I put together a list of things I wanted…

  • Full-disk encryption using LUKS2
  • Storing the encryption keys on the TPM chip
  • Secure boot
  • systemd-boot (this has nothing to do with security, but systemd-boot is much more light-weight than GRUB)
  • Password-protected firmware (this is necessary for secure boot to make sense, otherwise, I could just enter setup and disable secure boot entirely)

…and spent the following several days reading the Arch wiki, various blog posts, and random pieces of documentation. Most of these settings are for fun, since my only threat model is protecting my data in case of laptop theft; I don’t really have to worry about evil maids sneaking up to my hotel room.

I had originally wanted to also encrypt the boot partition, but that’s only supported by GRUB, and GRUB in turn only fully supports LUKS1. That is, there is some preliminary support for LUKS2, but not for the Argon 2 key derivation function.

In the end, the Simple encrypted root with TPM2 and Secure Boot section on the Arch wiki proved the most useful, as it described pretty much the same setup that I had in mind. There are a few tweaks I had to make, but all in all, it was a surprisingly smooth process.

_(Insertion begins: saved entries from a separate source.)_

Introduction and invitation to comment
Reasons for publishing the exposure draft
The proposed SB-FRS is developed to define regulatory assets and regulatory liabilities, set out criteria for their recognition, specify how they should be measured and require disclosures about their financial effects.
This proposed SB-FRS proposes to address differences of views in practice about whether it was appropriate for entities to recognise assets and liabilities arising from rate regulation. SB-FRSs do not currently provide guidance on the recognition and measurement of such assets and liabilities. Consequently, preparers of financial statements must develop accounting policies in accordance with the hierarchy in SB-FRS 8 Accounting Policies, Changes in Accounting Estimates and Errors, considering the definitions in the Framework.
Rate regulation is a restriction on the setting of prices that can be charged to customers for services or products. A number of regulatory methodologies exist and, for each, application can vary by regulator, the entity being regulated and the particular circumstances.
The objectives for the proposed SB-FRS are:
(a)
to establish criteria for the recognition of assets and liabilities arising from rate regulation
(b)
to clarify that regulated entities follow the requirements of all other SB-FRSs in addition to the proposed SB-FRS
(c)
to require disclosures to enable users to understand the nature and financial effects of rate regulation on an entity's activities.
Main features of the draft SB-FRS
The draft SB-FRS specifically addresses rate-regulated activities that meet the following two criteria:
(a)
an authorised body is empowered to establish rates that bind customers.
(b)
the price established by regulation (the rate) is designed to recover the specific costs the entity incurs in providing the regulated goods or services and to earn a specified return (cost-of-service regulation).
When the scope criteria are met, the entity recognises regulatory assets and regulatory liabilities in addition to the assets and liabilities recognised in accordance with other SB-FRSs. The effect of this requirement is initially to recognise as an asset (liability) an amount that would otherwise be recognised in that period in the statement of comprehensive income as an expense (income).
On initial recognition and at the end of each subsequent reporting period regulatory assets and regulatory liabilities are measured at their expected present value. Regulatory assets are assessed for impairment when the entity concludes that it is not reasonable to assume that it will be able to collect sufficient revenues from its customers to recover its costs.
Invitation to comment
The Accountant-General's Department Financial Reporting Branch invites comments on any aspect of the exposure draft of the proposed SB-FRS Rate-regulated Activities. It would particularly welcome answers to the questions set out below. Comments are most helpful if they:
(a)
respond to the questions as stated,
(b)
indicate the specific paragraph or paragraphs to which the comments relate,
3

  • I’m using systemd-boot-update.service to automatically update systemd-boot after booting if necessary. I was wondering how that plays along with sbctl to automatically sign the bootloader after the update. The issue is that, by default, sbctl would re-sign the bootloader upon pacman update, but that only updates the systemd-boot installer. systemd-boot itself would only be updated after the next boot, and that way left unsigned.

    The documentation literally states the exact command needed to ensure that the bootloader gets signed, but it took me a while to realize that sbctl saves the output file in its DB and provides it to its pacman hook.

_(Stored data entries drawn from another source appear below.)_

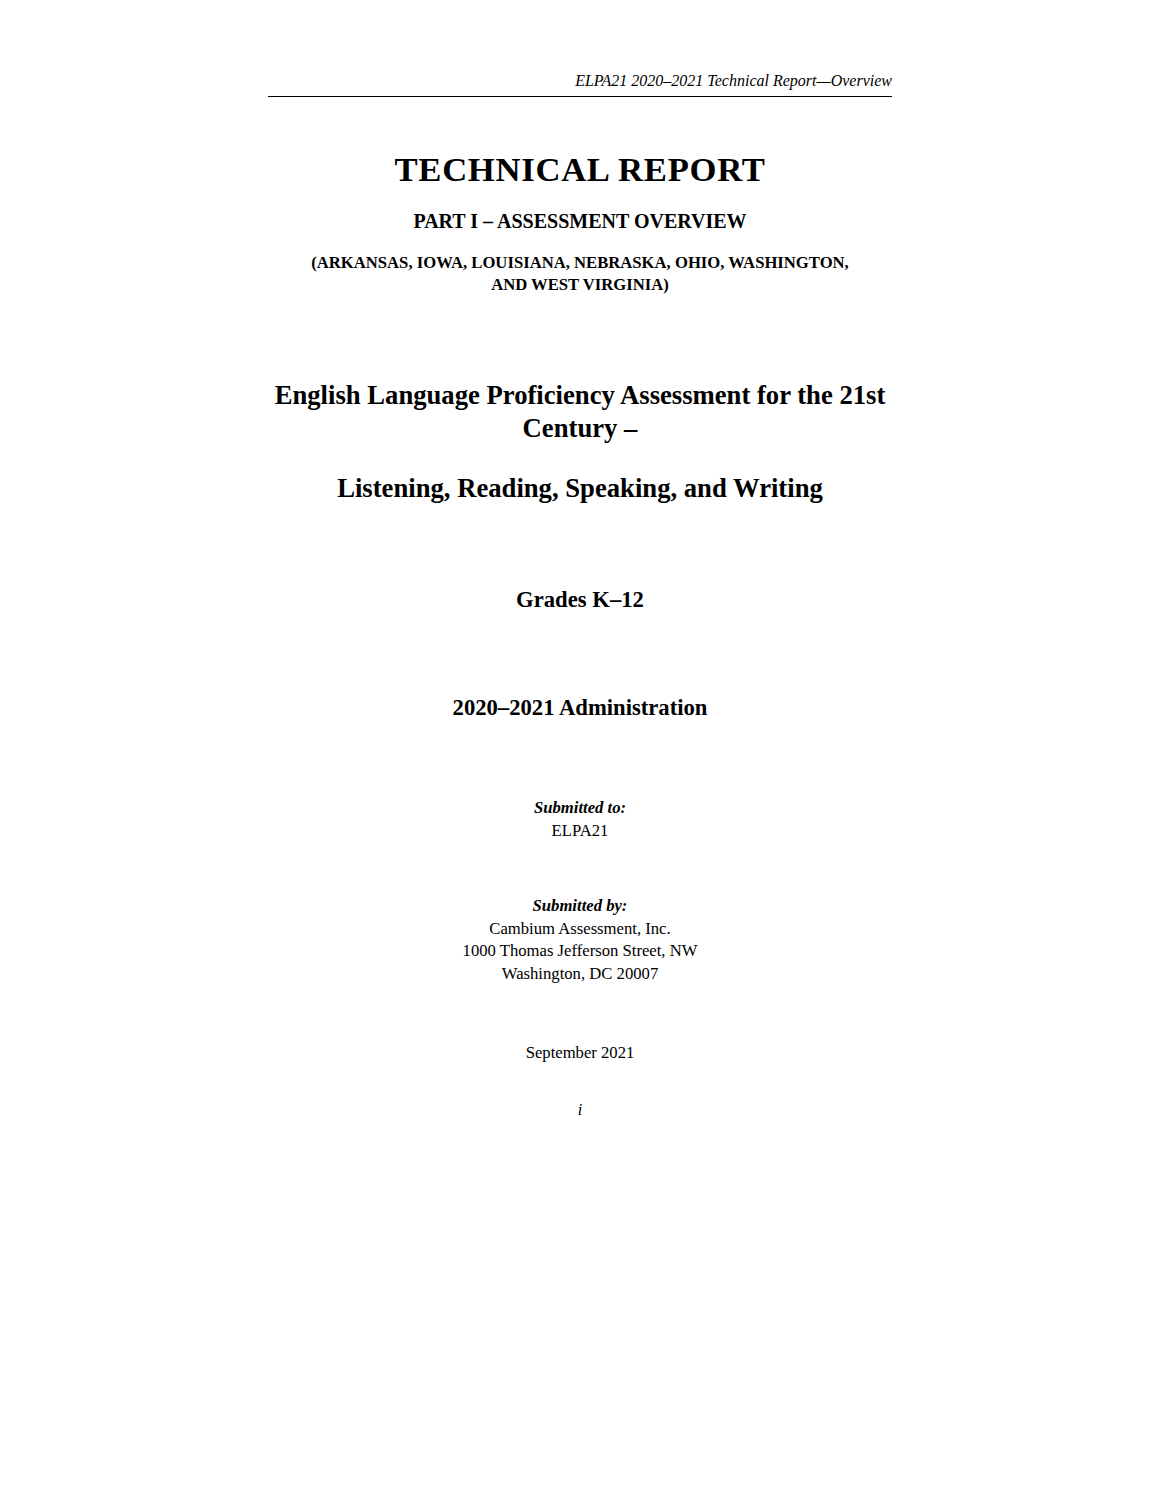ELPA21 2020–2021 Technical Report—Overview
TECHNICAL REPORT
PART I – ASSESSMENT OVERVIEW
(ARKANSAS, IOWA, LOUISIANA, NEBRASKA, OHIO, WASHINGTON,
AND WEST VIRGINIA)
English Language Proficiency Assessment for the 21st Century –
Listening, Reading, Speaking, and Writing
Grades K–12
2020–2021 Administration
Submitted to:
ELPA21
Submitted by:
Cambium Assessment, Inc.
1000 Thomas Jefferson Street, NW
Washington, DC 20007
September 2021
i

  • Since the LUKS key is bound to the TPM PCR 7 (holding the secure boot state), whenever secure boot status is changed, the key gets invalidated. In other words, once I enabled secure boot, I had to manually type the excruciatingly long recovery key instead of having TPM unlock the drive for me. What’s needed is to wipe the current key from the TPM slot, and enroll a new key. This is done using the following command

    $ systemd-cryptenroll /dev/sda1 --wipe-slot=tpm2 --tpm2-device=auto
    

    (replace /dev/sda1 by your LUKS partition).

Thanks to storing the LUKS key in the TPM chip, there is no need to enter a passphrase, and the drive unlocks automatically. It did seem a little off at first, like I was losing some degree of security. I had to convince myself that it’s OK:

  • It’s still necessary to enter a login password to, well, log in. That way, assuming a reasonable password choice, the laptop is still locked to outsiders.
  • Since the TPM is on the motherboard, removing the drive and putting it into another machine cannot lead to the drive getting unlocked.
  • Since the firmware is password-protected, it’s not possible to boot from another medium to analyze the drive or tamper with the system.
    • The former is also impossible due to full-disk encryption.
    • The latter is likewise impossible due to secure boot.
  • This is almost exactly the security scheme used by Android. Notice that even if you’re encrypting your Android system, you’re not prompted for a decryption passphrase during system boot.

Of course, as the saying goes, anyone is capable of inventing an encryption scheme that they themselves are unable to break, but I feel pretty OK about this. Like I said in the beginning, as long as my data is secure from laptop theft, I’m good.